Just banged my head but unfortunately it didn’t knock any more sense into it.
[At the funfair]
*Fire alarm sounds*
Me: *in the hall of mirrors* oh no.
Ice skating is like walking in cursive
I had no idea parenting would turn me into the kind of person that thanks their 4yo for peeing in the toilet but here we are.
It has come to my attention that some of you are eating the bottom half of cupcakes. That is the peel, people. Know your fruit.
“What did I ever see in him?” – the Invisible Man’s ex
Sorry, michael00008765348921652. I’ve already found my partner and definitely don’t want to get to know you better.
Women are like angels, and when someone breaks our wings, we simply continue to fly……. on a broomstick, we’re flexible like that
An ad agency somewhere is about to get fired.
[intently gazing out the window for my sandwich delivery guy like a widowed sailor’s wife longingly staring at the sea]
I asked the husband to take me shopping and he said “Take yourself.”
I can’t wait for him to ask for sex.
One good thing about astrology, I can tweet something mean about astrology and astrology Twitter is cool with it. Like I can say, “Cut it out, astrology, you’re embarrassing the planets,” and it gets retweeted 10,000 times, and astrology Twitter is just like: “Are you a Scorpio?”
I’m pretty terrified of the possibility that you guys might crawl out of my phone like that girl in The Ring.
Got super excited about a 200 meter butterfly till someone explained it to me.
me: [seductively] you have the posture of a dried up spider
Me: yes, I’ll take the free burger
Cashier: sir, you have to buy one to get one
Me: I only want one though, the free one
My wife always tells me not to take things personally, so I hired a guy to do it for me. He already stole a bike.
Police Sketch Artist: How about now?
Me: Look I already told you, the fruit bowl is nice for perspective, but I wasn’t mugged by a naked guy
Grocery clerk: sir please stop
Me: *smashing eggs with my fist* none of these are ripe
Just when I thought I had my life together. I found my missing shoe in the microwave.
[ first date ]
Me. Do you take drugs?
Him. I never touch them.
Me. Perfect. Can I have a urine sample?
MOST RESTAURANTS:
Waiter: “Have you dined with us before?”
You: “No.”
Waiter: “Oh! Well, (*proceeds to describe a normal restaurant*)”
My boyfriend woke up this morning with a huge smile on his face. I love sharpies
(drops a Cheetoh on the ground)
ants: seize him
[Rock Paper Scissors Best of 7 Championship]

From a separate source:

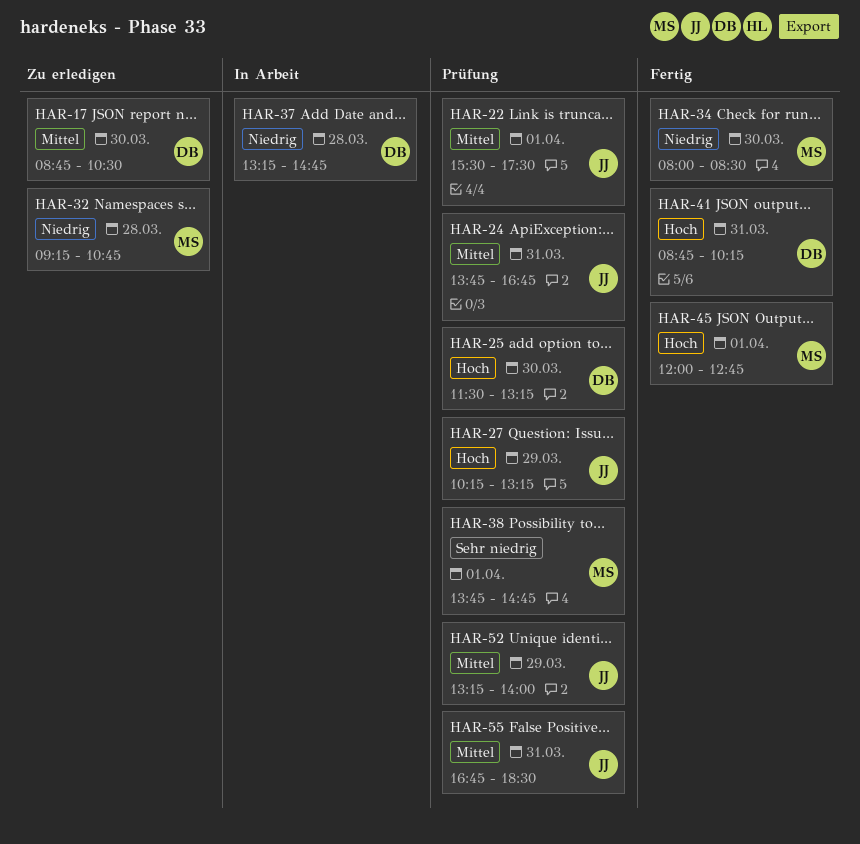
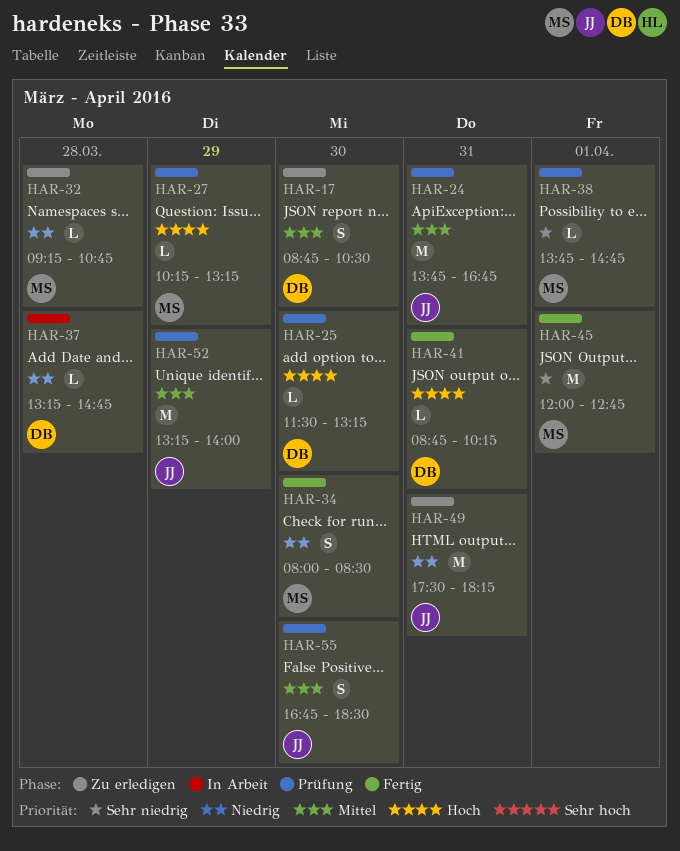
HAR-22: present -> none
HAR-27, owner: JJ -> MS
HAR-45, priority: Hoch -> Sehr niedrig
HAR-49: none -> present
HAR-55, day: Mar 31 -> Mar 30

*down 3 games to 0 against Edward Scissorhands*
MY COACH: Stop choosing paper!
the other day a bartender told me his high school did a performance of RENT where they couldn’t say AIDS so all the characters had diabetes
someone brought a box of lemons to work and emailed out saying “there’s lemons” and now every one has a lemon on their desk. why
My safe word is “insufficient funds”.
The next time some pretentious wine snob pours you a glass of wine, expecting you to wax lyrical, sip it then say, “Promising”.
That’ll knock the wind out of his sails.